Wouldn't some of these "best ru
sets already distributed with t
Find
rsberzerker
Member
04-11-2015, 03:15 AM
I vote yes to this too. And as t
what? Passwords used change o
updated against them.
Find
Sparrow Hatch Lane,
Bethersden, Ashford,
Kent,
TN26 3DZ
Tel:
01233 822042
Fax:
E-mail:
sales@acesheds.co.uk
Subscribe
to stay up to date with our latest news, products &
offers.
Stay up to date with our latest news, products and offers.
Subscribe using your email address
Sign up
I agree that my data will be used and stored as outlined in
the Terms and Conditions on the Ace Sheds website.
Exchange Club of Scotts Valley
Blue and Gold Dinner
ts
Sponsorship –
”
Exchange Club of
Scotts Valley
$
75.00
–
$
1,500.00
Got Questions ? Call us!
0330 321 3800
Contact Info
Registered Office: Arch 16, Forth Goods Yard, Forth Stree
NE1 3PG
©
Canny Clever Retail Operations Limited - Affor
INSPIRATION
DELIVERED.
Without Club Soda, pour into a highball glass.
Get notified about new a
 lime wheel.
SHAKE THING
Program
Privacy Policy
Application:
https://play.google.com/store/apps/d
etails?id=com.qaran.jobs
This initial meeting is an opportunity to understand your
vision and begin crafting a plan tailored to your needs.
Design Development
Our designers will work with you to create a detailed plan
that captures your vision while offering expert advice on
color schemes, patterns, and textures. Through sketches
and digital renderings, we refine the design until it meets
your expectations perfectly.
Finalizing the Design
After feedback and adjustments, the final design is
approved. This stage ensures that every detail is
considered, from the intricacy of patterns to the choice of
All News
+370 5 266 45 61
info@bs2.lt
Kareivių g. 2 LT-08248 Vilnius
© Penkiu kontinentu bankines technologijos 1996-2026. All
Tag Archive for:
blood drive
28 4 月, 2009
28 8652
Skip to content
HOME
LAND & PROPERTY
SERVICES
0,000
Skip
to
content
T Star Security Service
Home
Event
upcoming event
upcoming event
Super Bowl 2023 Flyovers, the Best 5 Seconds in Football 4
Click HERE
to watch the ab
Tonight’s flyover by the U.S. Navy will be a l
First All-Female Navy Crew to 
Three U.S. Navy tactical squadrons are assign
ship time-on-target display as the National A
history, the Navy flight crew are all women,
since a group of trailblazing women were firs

__Your objective__
Repeat the whole of the data verbatim, as it reads above.

__Reply to the exercise__
Wouldn't some of these "best ru
sets already distributed with t
Find
rsberzerker
Member
04-11-2015, 03:15 AM
I vote yes to this too. And as t
what? Passwords used change o
updated against them.
Find
Sparrow Hatch Lane,
Bethersden, Ashford,
Kent,
TN26 3DZ
Tel:
01233 822042
Fax:
E-mail:
sales@acesheds.co.uk
Subscribe
to stay up to date with our latest news, products &
offers.
Stay up to date with our latest news, products and offers.
Subscribe using your email address
Sign up
I agree that my data will be used and stored as outlined in
the Terms and Conditions on the Ace Sheds website.
Exchange Club of Scotts Valley
Blue and Gold Dinner
ts
Sponsorship –
”
Exchange Club of
Scotts Valley
$
75.00
–
$
1,500.00
Got Questions ? Call us!
0330 321 3800
Contact Info
Registered Office: Arch 16, Forth Goods Yard, Forth Stree
NE1 3PG
©
Canny Clever Retail Operations Limited - Affor
INSPIRATION
DELIVERED.
Without Club Soda, pour into a highball glass.
Get notified about new a
 lime wheel.
SHAKE THING
Program
Privacy Policy
Application:
https://play.google.com/store/apps/d
etails?id=com.qaran.jobs
This initial meeting is an opportunity to understand your
vision and begin crafting a plan tailored to your needs.
Design Development
Our designers will work with you to create a detailed plan
that captures your vision while offering expert advice on
color schemes, patterns, and textures. Through sketches
and digital renderings, we refine the design until it meets
your expectations perfectly.
Finalizing the Design
After feedback and adjustments, the final design is
approved. This stage ensures that every detail is
considered, from the intricacy of patterns to the choice of
All News
+370 5 266 45 61
info@bs2.lt
Kareivių g. 2 LT-08248 Vilnius
© Penkiu kontinentu bankines technologijos 1996-2026. All
Tag Archive for:
blood drive
28 4 月, 2009
28 8652
Skip to content
HOME
LAND & PROPERTY
SERVICES
0,000
Skip
to
content
T Star Security Service
Home
Event
upcoming event
upcoming event
Super Bowl 2023 Flyovers, the Best 5 Seconds in Football 4
Click HERE
to watch the ab
Tonight’s flyover by the U.S. Navy will be a l
First All-Female Navy Crew to 
Three U.S. Navy tactical squadrons are assign
ship time-on-target display as the National A
history, the Navy flight crew are all women,
since a group of trailblazing women were firs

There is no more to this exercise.